Belirsizliğin yüksek olduğu önümüzdeki dönemde de altın ön planda kalmaya devam edecek. Ayrıca 2012'de global likidite bolluğunun sürecek olması altına destek olacak. Altın son 11 yıldır yükseliş trendinde. Bu süreçte yüzde10-yüzde25 düzeltmeler görülmüş. Önümüzdeki dönemde benzer düzeltmeler olası ancak güçlü seyrin devam etmesini bekliyoruz. Yükseliş nereye kadar sürebilir? 1980 Ocak ayında altın fiyatları 850 dolara kadar yükselmişti. Bu da bugünkü fiyatlarla 2.440 dolara denk geliyor. Daha az dalgalanma gösteren bir indikatör olan aylık fiyat ortalamasına bakıldığında ise 1980 Ocak ayındaki ortalama fiyat olan 653 dolar bugünün fiyatları ile 1876 dolara denk geliyor. Neredeyse bu seviyelere ulaşılmış durumda."
Sermaye gelişmekte olan ülkelere gelecek
2012 yılına ilişkin olarak da konuşan Melek, belirsizliklerin yüksek olduğunu kaydederek, "Ama görünen o ki; gelişmekte olan ülkelerdeki büyüme görünümü ABD ve Avrupa'daki olayların nasıl gelişeceğine bağlı olacak" dedi ve ekledi: "2 yıl daha dünyanın en büyük ekonomisi ABD'de büyüme yavaş seyredecek. Euro bölgesindeki problemler global istikrara daha büyük bir tehdit gibi görünüyor. Bunun bize etkileri ise iki yönlü: Daha zayıf bir ihracat talebi ve risk alma iştahında olabilecek bozulmalarla sermaye girişlerinde ani bir duruş riski. İhracatta çeşitlendirme bu yıl belki hiç olmadığı kadar önemli. AB'de bir düşüş olasılığına karşı bizim Irak, Rusya, vb. gibi bölgemizdeki ülkelere olan ihracatımızı çok daha fazla artırmamız gerekiyor.

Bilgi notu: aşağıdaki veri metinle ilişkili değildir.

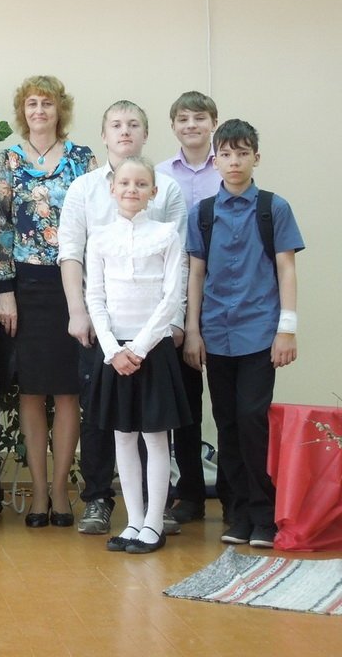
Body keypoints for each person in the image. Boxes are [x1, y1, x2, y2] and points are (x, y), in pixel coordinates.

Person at [58, 100, 188, 536]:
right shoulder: (84, 191)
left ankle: (154, 513)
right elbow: (72, 254)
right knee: (107, 423)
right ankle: (105, 503)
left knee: (154, 429)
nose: (125, 131)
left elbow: (175, 277)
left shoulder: (167, 195)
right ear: (104, 134)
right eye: (116, 124)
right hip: (105, 332)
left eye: (134, 124)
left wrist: (166, 328)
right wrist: (83, 317)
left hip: (152, 336)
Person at [184, 119, 304, 549]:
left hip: (259, 333)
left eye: (242, 153)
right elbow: (196, 274)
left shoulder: (274, 208)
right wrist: (192, 330)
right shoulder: (203, 214)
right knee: (227, 422)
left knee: (254, 420)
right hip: (216, 333)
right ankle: (236, 515)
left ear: (256, 157)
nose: (234, 161)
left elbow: (286, 269)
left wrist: (287, 329)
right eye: (226, 154)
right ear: (215, 160)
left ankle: (263, 515)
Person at [0, 75, 96, 528]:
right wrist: (5, 291)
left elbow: (96, 222)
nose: (39, 111)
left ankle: (60, 491)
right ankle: (37, 491)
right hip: (25, 286)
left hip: (72, 285)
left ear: (59, 110)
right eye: (32, 103)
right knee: (32, 389)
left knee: (69, 389)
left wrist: (92, 294)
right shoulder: (8, 160)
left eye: (47, 103)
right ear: (23, 111)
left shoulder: (81, 159)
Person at [85, 157, 191, 554]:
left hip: (152, 349)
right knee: (123, 436)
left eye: (141, 184)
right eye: (125, 183)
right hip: (115, 352)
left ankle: (153, 523)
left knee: (155, 436)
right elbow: (95, 297)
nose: (132, 189)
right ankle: (132, 521)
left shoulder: (165, 234)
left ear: (153, 192)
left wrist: (139, 347)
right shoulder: (99, 237)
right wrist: (112, 349)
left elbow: (171, 297)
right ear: (112, 189)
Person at [156, 91, 224, 525]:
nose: (192, 125)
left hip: (227, 292)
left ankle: (236, 495)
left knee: (231, 405)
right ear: (174, 126)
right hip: (179, 293)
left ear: (213, 122)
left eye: (200, 118)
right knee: (186, 404)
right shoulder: (160, 175)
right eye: (183, 119)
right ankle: (192, 495)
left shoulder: (229, 167)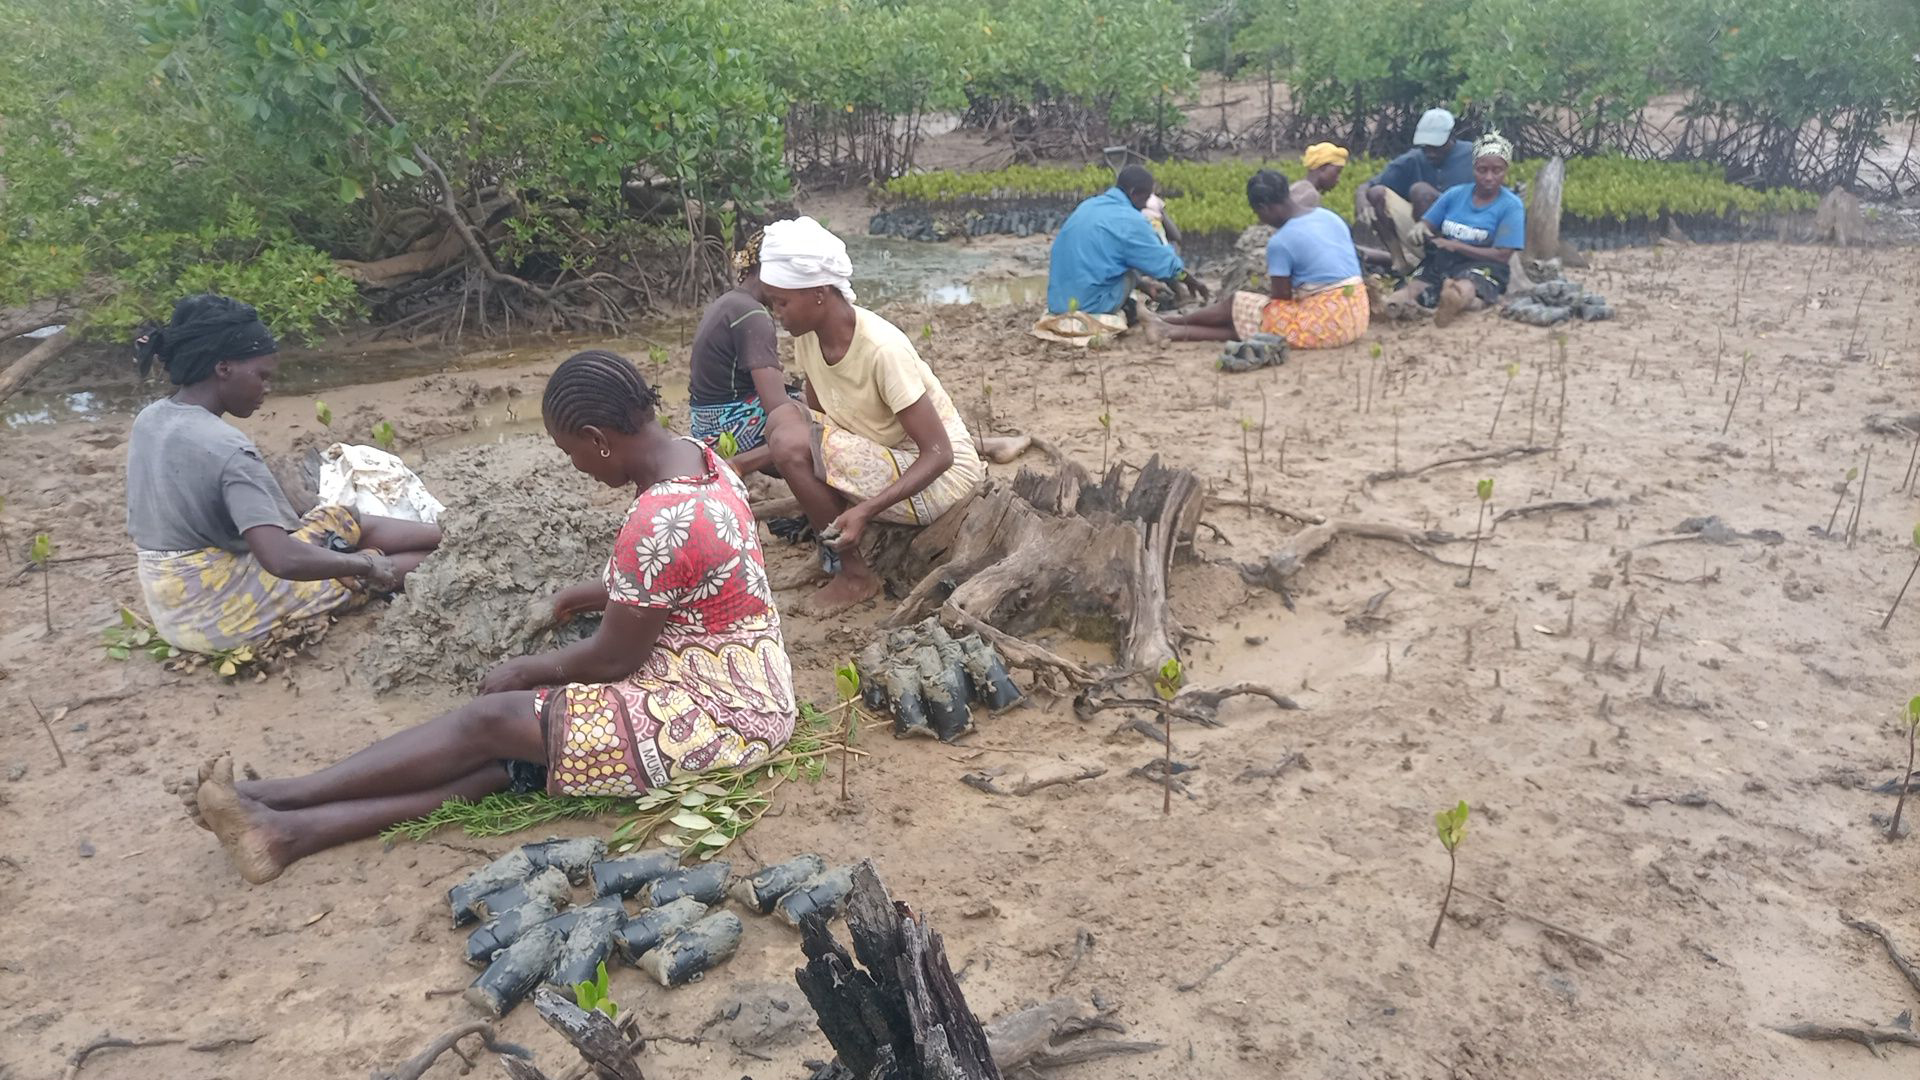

Sermaye hareketlerinde ani bir duruş riski mevcutsa da; böyle bir olasılığı 2012'de göreceğimiz bol global likiditeden dolayı zayıf görüyorum. Başlıca para birimlerinin faizleri çok düşük kalacak. Dolayısıyla, risk alma iştahında ciddi bir bozulma olmadığı takdirde, sermaye, daha olumlu büyüme görünümü ve faiz farklılıklarından dolayı gelişmekte olan ülkelere gelmeye devam edecek."